Week 3: Jan. 23 – 30, 2016
Guides Excel at Kau Tapen
I have always said “the education you get from doing a full seasons guiding on any fishery is invaluable”, day in day out studying, watching, analysing a myriad of different factors which affect your ultimate target – catching a fish.
Your mind is constantly busy weighing up each and every factor. Doing this on your own, you develop an approach to your guiding which you believe will deliver the best results, sometimes you get it right, sometimes you get it wrong, with experience the odds usually turn in your favour.
Guiding with a team of guides the horizon to your approach broadens significantly.
This year at Kau Tapen we have been afforded an unbelievable wealth of experience and the guide cabin has become an incredible melting pot of ideas.
Our youngest member Santiago at the tender age of twenty one has already guided here for five seasons, the Russian pair of Max M. and Andrei F. are your “Wallace and Gromit” of fishing and since crossing paths on a bus journey to a fishing spot many years ago they have been bouncing ideas off each other ever since. Our head guide Gaston wanted to grasp the intricacies of the trout in Patagonia so much that he decided to live in the region for over thirteen years.
While Diego and I come from a slightly darker side, where poaching provided a solid foundation of knowledge.
Week number three at Kau Tapen saw this culmination of experience come to full fruition, each guide was playing their trump cards on the river with deadly results. Walking leeches into the top of some of the pools, fishing size 16 droppers, fishing certain pools backwards ( moving up the pool after each cast rather than down). While all the time adjusting the size, weight, profile of our flies, to suit the water conditions.

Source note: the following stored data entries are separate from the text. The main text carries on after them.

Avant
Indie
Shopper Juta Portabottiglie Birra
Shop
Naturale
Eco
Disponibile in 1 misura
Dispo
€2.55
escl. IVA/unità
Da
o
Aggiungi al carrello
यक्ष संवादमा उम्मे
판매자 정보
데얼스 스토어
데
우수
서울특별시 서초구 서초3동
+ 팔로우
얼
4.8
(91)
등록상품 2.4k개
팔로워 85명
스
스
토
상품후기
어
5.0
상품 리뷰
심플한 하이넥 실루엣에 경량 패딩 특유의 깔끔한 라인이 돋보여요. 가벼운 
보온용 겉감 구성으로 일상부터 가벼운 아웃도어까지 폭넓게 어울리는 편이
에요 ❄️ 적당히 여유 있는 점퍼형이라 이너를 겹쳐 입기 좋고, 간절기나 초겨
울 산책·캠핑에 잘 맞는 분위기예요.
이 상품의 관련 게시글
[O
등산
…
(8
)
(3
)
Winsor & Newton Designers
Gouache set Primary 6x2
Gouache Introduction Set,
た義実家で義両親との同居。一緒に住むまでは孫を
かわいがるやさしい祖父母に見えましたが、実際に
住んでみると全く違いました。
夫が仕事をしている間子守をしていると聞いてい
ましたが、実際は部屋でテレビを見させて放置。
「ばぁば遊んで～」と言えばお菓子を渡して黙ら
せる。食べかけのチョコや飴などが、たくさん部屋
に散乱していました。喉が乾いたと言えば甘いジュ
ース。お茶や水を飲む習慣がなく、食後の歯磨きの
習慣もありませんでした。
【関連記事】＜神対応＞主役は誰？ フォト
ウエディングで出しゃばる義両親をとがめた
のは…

Sunrays needed to be shorter with less volume, green machines smaller, apple green nymphs with a hares ear thorax, even one of our Patagonia wading belts got ripped to shreds as our rubber legs were thought to be too rigid while the elastic material within the belt was deemed to be the perfect diameter. Such was the production of flies that buckets of water were kept on standby to keep the vices from over heating. The end result saw us having the best week of the season so far.
A majority group of seven Scotsmen joined by two Kiwi’s and a Canadian were the group of guests who got to witness the guide team in action. All first timers to the lodge they revelled not only in the Kau Tapen experience but also in each others company.
With two to three fish sessions being the norm the atmosphere in the lodge soared and late night singing sessions occurred regularly.
Wattie’s rendition of the “ Fields of Athenry “ on the final night had me feeling like I was at an Irish rugby game rather than in a fly fishing lodge eating tapas.
Under Colin’s stewardship, the head of the table and a high visibility jacket was awarded to the angler who landed the biggest fish of the session. Michael D., Vince M., Russell L. and Mike S. all got to don the jacket landing fish in the high teens, while Colin himself sat at the head of the table on Wednesday after landing an 18 pound fish on his single handed rod. The fish of the week however goes to Gordon Turner who landed a 21 pounder in Athol Rocks.
I would like to reiterate Carolina’s words from Friday night and congradulate our guests for not only catching so many fish but for the manner in which they embraced the week, enjoying each others company and the experience as a whole and taking the fish as a bonus. We also promise to have much more Johnnie Walker in stock if they ever pay us a visit again.
For those guests coming in the near future I am glad to report that our holding pools are literally stuffed with fish and when they decide to show themselves the pools just come alive. Having witnessed, in the space of half an hour, close to twenty fish running the shallows below Isabel’s pool this morning, the future looks bright and Kau Tapen is certainly an exciting place to have on your travel schedule at the moment. A forecast of heavy rain midweek may hamper some of our current guests fishing but this will bode well in the long term, encouraging even more fish into our waters and keep good flows in our pools.